Essa falta de objetivo só se torna mais frustrante à medida que o filme passa, à medida que se torna cada vez mais óbvio que nenhuma dessas cenas do passado de Madalyn está fazendo o suficiente para apoiar a história de seu presente (embora 'cenas' possa ser a palavra errada para descrever a estrutura de um filme que nunca se acalma por mais de 30 segundos por vez). Disseram-nos que os filhos de Madalyn se ressentem da notoriedade de sua mãe, assim como nos disseram que ela tem uma história brutal com homens, mas aproximadamente Nenhum disso é dramatizado de uma maneira que possa trazê-lo de volta à vida. 'Mad Men' o ex-aluno Vincent Kartheiser interpreta Bill como adulto, mas mesmo ele é impedido de ter um arco coerente de personagem ou de compartilhar mais de alguns segundos de tempo de tela com Leo.

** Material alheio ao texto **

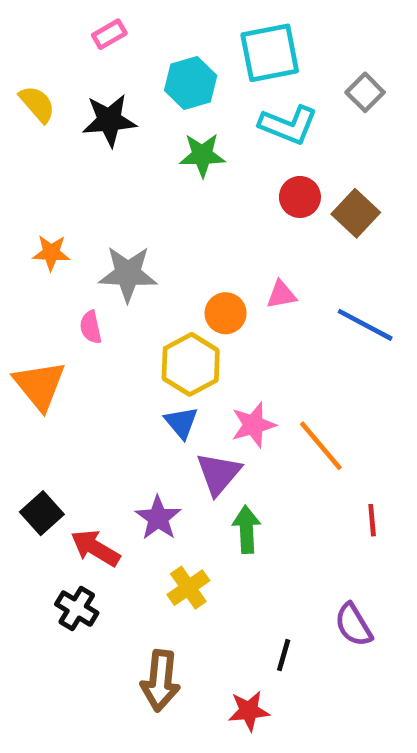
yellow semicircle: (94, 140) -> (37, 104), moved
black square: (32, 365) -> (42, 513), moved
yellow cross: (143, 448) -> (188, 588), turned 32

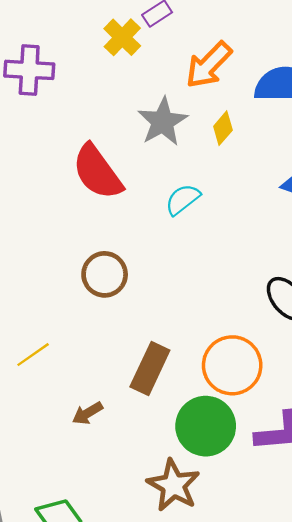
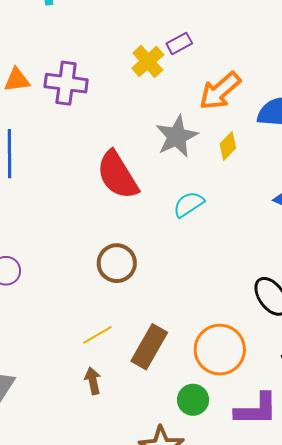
yellow line: (33, 355) -> (98, 335), moved
brown arrow: (87, 413) -> (93, 381), turned 104
green circle: (206, 426) -> (193, 400), size x0.6

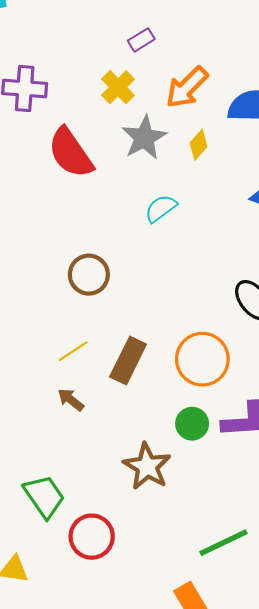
yellow cross: (148, 61) -> (118, 87), moved
red semicircle: (117, 175) -> (70, 153), moved
brown arrow: (93, 381) -> (71, 400), turned -36
green circle: (193, 400) -> (192, 424), moved

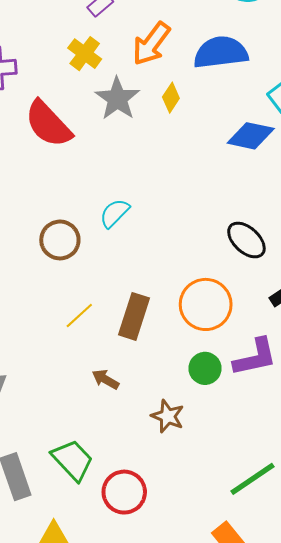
cyan semicircle: (161, 208) -> (115, 213), moved
brown circle: (89, 275) -> (60, 240), moved
brown arrow: (71, 400) -> (105, 379), moved
brown star: (147, 466) -> (168, 416), size x0.7

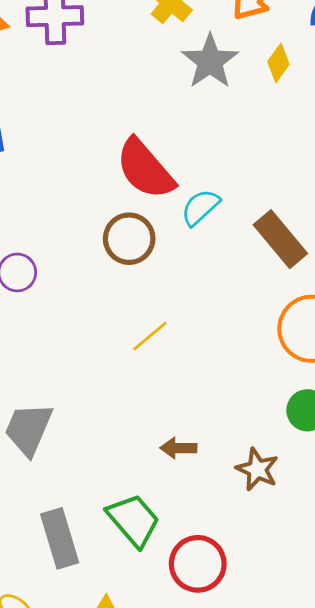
red semicircle: (48, 124) -> (145, 169), moved
brown rectangle: (134, 316) -> (280, 239), moved, turned -60
brown arrow: (105, 379) -> (178, 448), moved, turned -32

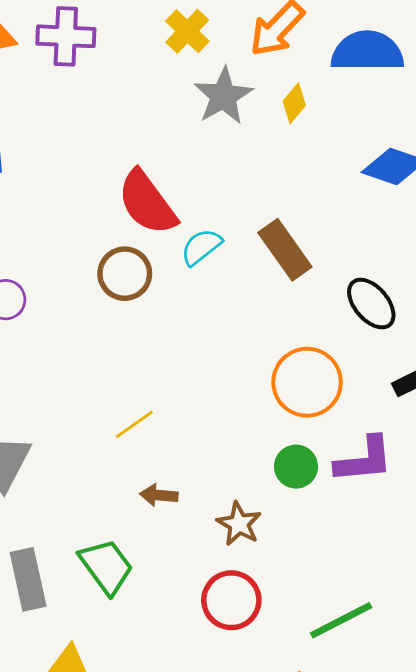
brown rectangle: (280, 239) -> (285, 250), moved
yellow line: (150, 336) -> (134, 424), moved
red circle: (198, 564) -> (231, 600), moved

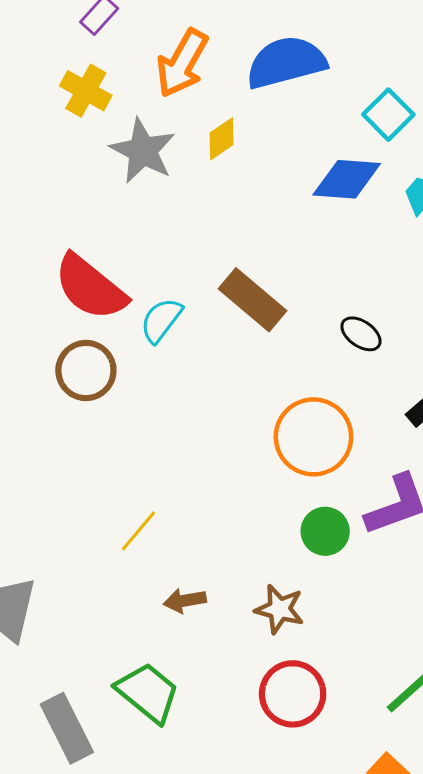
yellow diamond: (294, 103) -> (222, 139), turned 30
black ellipse: (371, 304) -> (361, 334), size x0.7

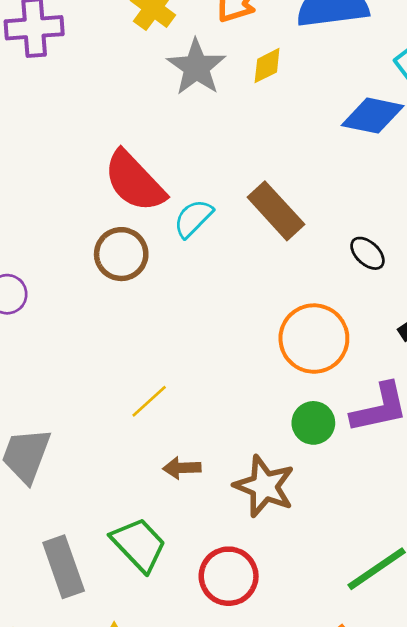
brown star: (279, 609) -> (264, 486), size x1.4
red circle: (293, 694) -> (229, 576), moved

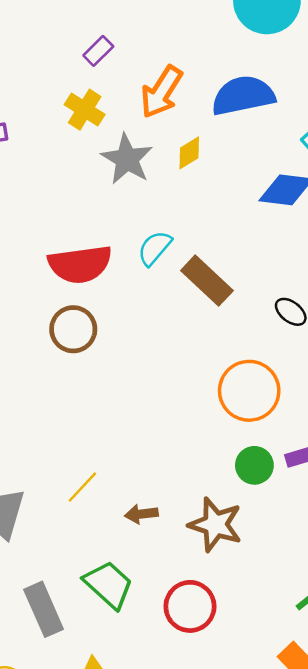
red semicircle: (134, 181) -> (80, 264), turned -50
cyan semicircle: (193, 218) -> (155, 248), moved
yellow line: (149, 401) -> (82, 487), moved

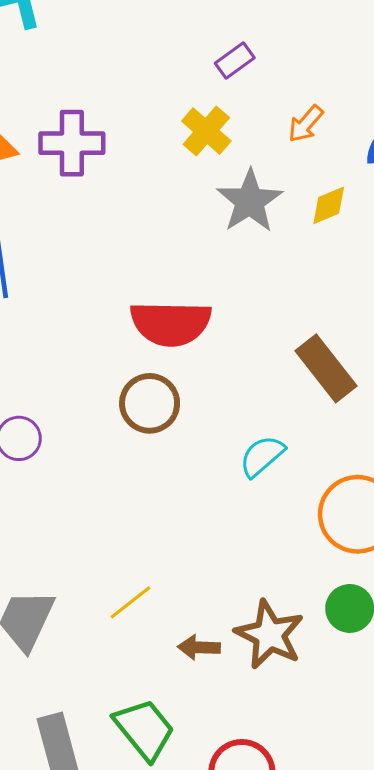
orange arrow: (161, 92) -> (306, 124), size x0.6
cyan semicircle: (155, 248) -> (262, 456), moved
brown star: (215, 525) -> (270, 635), moved

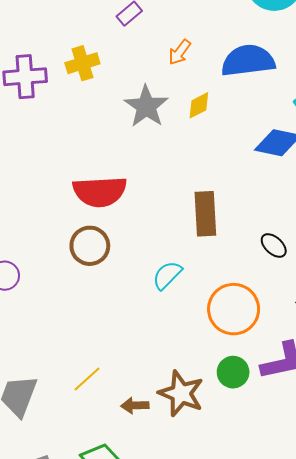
yellow cross: (206, 131) -> (82, 63), moved, turned 36
brown rectangle: (326, 368) -> (205, 214), turned 39

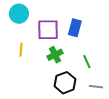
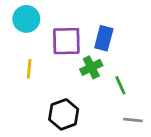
green cross: (55, 55) -> (91, 67), moved
black hexagon: (65, 83) -> (64, 114), moved

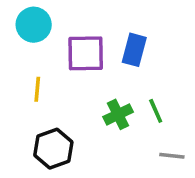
green cross: (91, 67) -> (118, 114), moved
black hexagon: (64, 114) -> (53, 149), moved

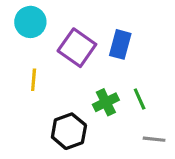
purple square: (86, 53) -> (77, 48), turned 36
black hexagon: (53, 149) -> (69, 131), moved

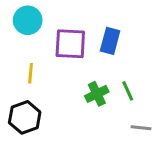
purple square: (77, 48) -> (70, 44), turned -32
black hexagon: (69, 131) -> (25, 117), moved

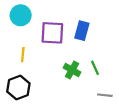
green cross: (97, 94) -> (72, 70), turned -35

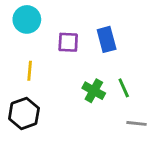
blue rectangle: (82, 31) -> (107, 39), turned -30
purple square: (52, 33) -> (68, 42), size x0.7

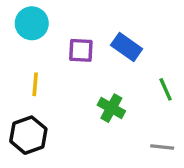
blue rectangle: (107, 39) -> (127, 47), turned -40
green line: (124, 88) -> (166, 89), moved

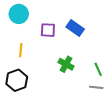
green line: (166, 89) -> (98, 69), moved

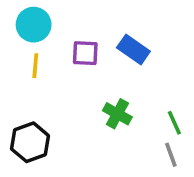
yellow line: (21, 50) -> (35, 66), moved
gray line: (96, 87) -> (171, 155), turned 64

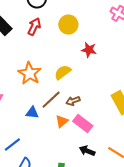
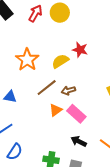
yellow circle: (68, 25) -> (60, 13), moved
red star: (89, 50) -> (80, 50), moved
blue triangle: (32, 113) -> (10, 97), moved

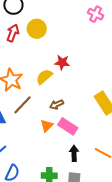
brown line: (47, 88) -> (23, 105), moved
black arrow: (79, 141) -> (74, 153), turned 70

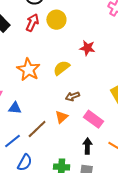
red star: (62, 62) -> (87, 48), moved
brown line: (23, 105) -> (37, 129), moved
pink rectangle: (68, 126) -> (94, 119), moved

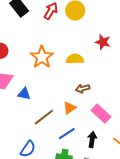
yellow semicircle: (62, 68) -> (75, 59), turned 30
blue line: (13, 141) -> (67, 134), moved

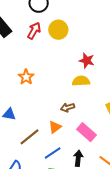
orange star: (42, 57) -> (26, 77), size x0.7
yellow semicircle: (75, 59) -> (81, 81), moved

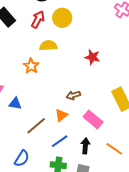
red star: (87, 61) -> (92, 57), moved
yellow semicircle: (81, 81) -> (48, 46), moved

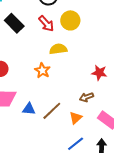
red arrow: (38, 19) -> (46, 24), turned 114
red star: (92, 57) -> (99, 73), moved
brown line: (36, 126) -> (52, 111), moved

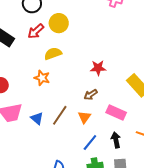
red arrow: (46, 24) -> (36, 31), turned 102
blue triangle: (29, 109) -> (37, 118), turned 48

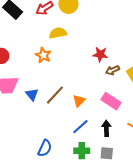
brown arrow: (91, 95) -> (113, 70), moved

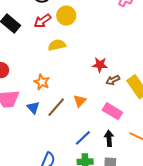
orange star: (43, 55) -> (42, 82), moved
orange triangle: (79, 101) -> (80, 101), moved

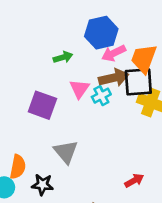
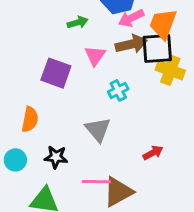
cyan cross: (101, 96) -> (118, 90), moved
gray triangle: (66, 152) -> (98, 130), moved
orange semicircle: (18, 167) -> (30, 119), moved

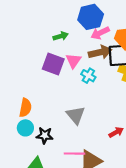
purple square: (56, 73) -> (53, 64), moved
cyan cross: (118, 90) -> (88, 76), moved, turned -32
cyan circle: (15, 160) -> (25, 128), moved

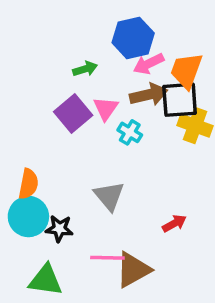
purple square: (53, 64) -> (73, 114), turned 30
cyan circle: (25, 128) -> (28, 217), size x1.5

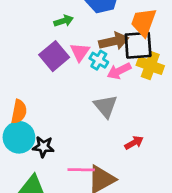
pink arrow: (149, 64) -> (119, 71), moved
cyan cross: (130, 132) -> (99, 60), moved
gray triangle: (109, 196) -> (106, 106), moved

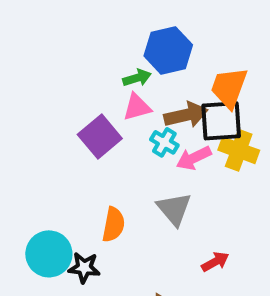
green arrow: (64, 21) -> (137, 78), moved
pink triangle: (80, 52) -> (137, 107), moved, turned 40
orange semicircle: (19, 112) -> (113, 225), moved

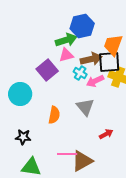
green arrow: (137, 78) -> (66, 40), size x1.5
cyan circle: (49, 254) -> (20, 94), moved
black star: (84, 268) -> (23, 137), moved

De fato, todos os membros do elenco repleto de estrelas de O. Haver são desperdiçados às custas de uma biografia vertiginosa que não pode decidir se prefere se concentrar nas entrevistas de Madalyn na televisão com Johnny Carson e Phil Donahue ou em sua vida tumultuada. fora da câmera, mas percorre a vida dos sujeitos a um ritmo que certamente não tem paciência para ambos.

'A mulher mais odiada da América' deixa bastante claro que Madalyn Murray O'Couple era um ser humano fascinante cuja história vale a pena contar nos nossos tempos confusos, mas o filme nunca tem a menor idéia do que essa história possa ser.

Grau: D

'The Most Hated Woman in America' ​​estreou na seção Narrative Spotlight do SXSW 2017. Será lançado no Netflix em 24 de março.